- _INFORMATION SHOWN_
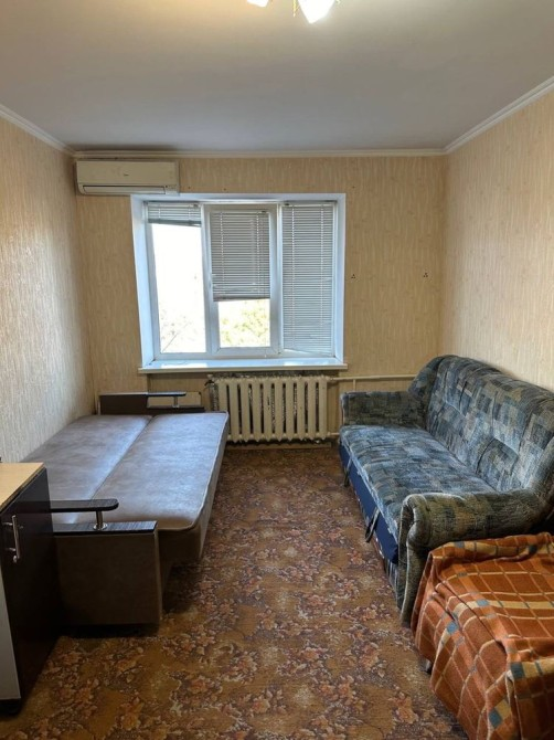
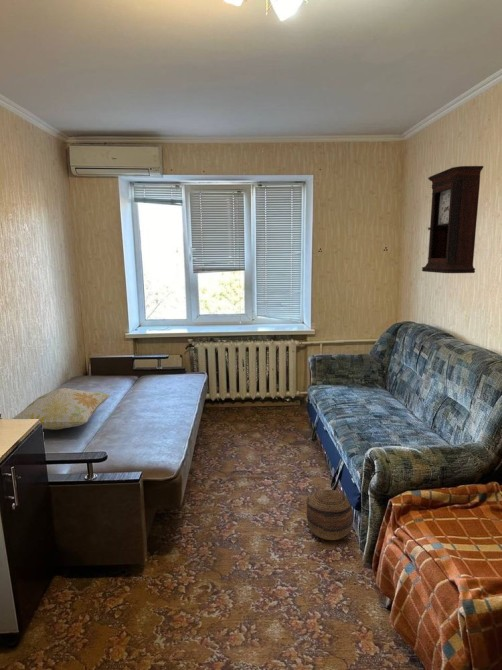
+ basket [305,488,354,541]
+ pendulum clock [421,165,484,274]
+ decorative pillow [12,387,112,430]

- _ABOUT THIS EXERCISE_
Reproduce, with no other lines, the one containing "pendulum clock [421,165,484,274]" and all lines after it through the end of the data above.

- _EXERCISE OUTPUT_
+ pendulum clock [421,165,484,274]
+ decorative pillow [12,387,112,430]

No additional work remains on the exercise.